• **WHAT THIS TASK INVOLVES**
Extend the interview excerpt on EU rules for AI, digital services and data privacy, picking up right after its final sentence.

The two frameworks are complementary. The AI Act should regulate the technology itself: risk management, safety, training data governance, and oversight for high-risk uses.
The DSA should focus on Gen-AI as a digital service: systemic risk assessments, mitigation of disinformation and manipulation, transparency around algorithms, notice-and-action mechanisms, cooperation with trusted flaggers, and access for vetted researchers.
Put simply: the AI Act governs how AI is built; the DSA governs how it behaves in the online ecosystem. Together, they protect users and democracy while preserving innovation.
On the Digital Omnibus proposal, Renew warns against weakening privacy. What are your main concerns?
Simplification must not become a Trojan horse for weaker rights. Redefining “personal data” too narrowly risks removing large volumes of data from GDPR protection.
We are also concerned about watering down consent and increasing discrimination risks. If safeguards are lowered, big platforms benefit most. SMEs and citizens don’t need weaker GDPR – they need clearer guidance, interoperable tools and effective enforcement.
Our message is simple: yes to genuine simplification and less bureaucracy; no to dismantling GDPR and ePrivacy through the back door.

• **PROVIDED MATERIAL**
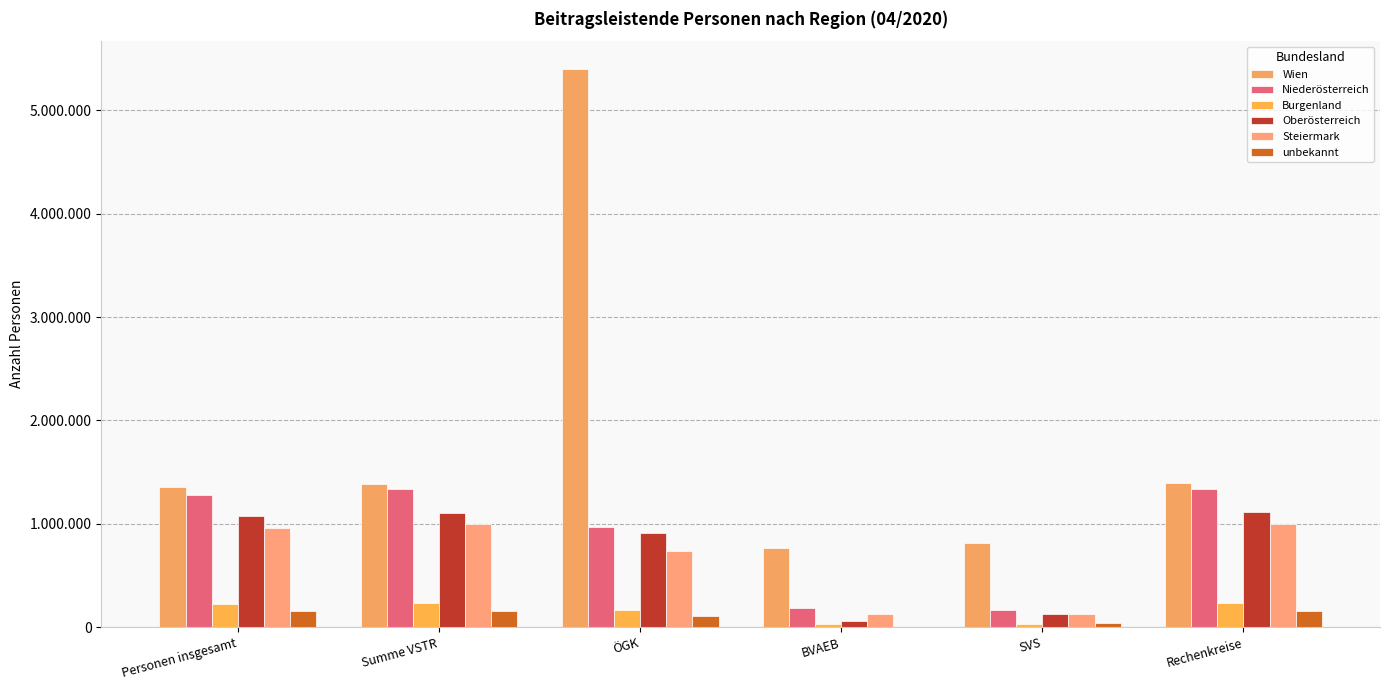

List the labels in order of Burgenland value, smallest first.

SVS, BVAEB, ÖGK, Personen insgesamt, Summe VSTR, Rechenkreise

• **ANSWER SPACE**
Looking ahead to 2026, what should Parliament’s main digital priorities be?
First: enforcement. We must ensure real compliance with the rules we have adopted.
Second: make the Digital Fairness Act a true consumer shield, tackling dark patterns, addictive design, manipulative marketing and stronger protection for minors.
Third: defend the core of GDPR and ePrivacy in the Digital Omnibus, clarifying overlaps without weakening rights.
Finally: strengthen cybersecurity and digital resilience, including for EU institutions and critical infrastructure, while reducing unnecessary burdens for SMEs.
Overall, the priority is clear: defend Europe’s digital sovereignty by enforcing our rulebook, closing real gaps, and resisting any “simplification” that actually means fewer rights for Europeans.